MATERIAL PROVIDED:

___

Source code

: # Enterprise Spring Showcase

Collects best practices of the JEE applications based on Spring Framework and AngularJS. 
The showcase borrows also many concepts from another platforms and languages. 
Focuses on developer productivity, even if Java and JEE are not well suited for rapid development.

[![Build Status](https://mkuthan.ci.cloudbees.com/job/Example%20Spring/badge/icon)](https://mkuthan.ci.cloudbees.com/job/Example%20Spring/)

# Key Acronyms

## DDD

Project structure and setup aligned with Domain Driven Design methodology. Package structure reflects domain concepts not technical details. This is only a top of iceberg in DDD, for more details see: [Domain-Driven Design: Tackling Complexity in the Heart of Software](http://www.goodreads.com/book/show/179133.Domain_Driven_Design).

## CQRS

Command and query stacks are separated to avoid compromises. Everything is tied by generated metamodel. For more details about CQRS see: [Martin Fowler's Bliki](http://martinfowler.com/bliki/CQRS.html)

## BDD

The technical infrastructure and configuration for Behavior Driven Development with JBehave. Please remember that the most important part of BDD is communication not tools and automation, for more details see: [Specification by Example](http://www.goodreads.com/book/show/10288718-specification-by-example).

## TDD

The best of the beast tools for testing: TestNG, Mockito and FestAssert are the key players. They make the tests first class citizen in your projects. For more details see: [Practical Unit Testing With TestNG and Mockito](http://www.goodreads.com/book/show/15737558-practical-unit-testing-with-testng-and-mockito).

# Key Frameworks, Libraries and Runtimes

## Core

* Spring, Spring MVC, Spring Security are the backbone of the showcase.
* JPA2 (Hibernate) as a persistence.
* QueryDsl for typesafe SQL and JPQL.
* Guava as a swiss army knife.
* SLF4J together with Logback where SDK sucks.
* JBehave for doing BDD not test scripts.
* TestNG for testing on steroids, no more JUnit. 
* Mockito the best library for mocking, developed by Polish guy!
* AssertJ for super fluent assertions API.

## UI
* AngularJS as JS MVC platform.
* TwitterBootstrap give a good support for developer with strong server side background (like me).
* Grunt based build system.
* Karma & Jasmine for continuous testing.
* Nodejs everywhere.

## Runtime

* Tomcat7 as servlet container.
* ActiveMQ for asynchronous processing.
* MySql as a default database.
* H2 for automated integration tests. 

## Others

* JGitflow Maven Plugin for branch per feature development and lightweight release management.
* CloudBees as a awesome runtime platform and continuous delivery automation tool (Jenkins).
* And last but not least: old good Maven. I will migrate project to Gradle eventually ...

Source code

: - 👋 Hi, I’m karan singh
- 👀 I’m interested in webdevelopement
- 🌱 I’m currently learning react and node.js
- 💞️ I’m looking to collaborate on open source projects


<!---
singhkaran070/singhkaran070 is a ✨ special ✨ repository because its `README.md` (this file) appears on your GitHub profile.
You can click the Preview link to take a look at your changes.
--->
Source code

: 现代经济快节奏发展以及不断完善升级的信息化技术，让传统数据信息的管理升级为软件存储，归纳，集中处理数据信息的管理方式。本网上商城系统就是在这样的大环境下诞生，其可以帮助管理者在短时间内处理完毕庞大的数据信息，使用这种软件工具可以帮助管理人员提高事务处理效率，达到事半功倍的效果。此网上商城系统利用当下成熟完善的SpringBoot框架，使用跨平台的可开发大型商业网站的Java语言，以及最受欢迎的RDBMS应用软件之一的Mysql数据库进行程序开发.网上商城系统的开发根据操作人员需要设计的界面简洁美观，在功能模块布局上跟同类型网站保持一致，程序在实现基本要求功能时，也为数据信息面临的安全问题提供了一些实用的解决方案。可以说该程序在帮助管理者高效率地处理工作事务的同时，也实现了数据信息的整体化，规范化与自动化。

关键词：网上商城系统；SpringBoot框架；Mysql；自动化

___

Copy every line that contains "continuous" from the listing above.

REPLY TO THE TASK:
* Karma & Jasmine for continuous testing.
* CloudBees as a awesome runtime platform and continuous delivery automation tool (Jenkins).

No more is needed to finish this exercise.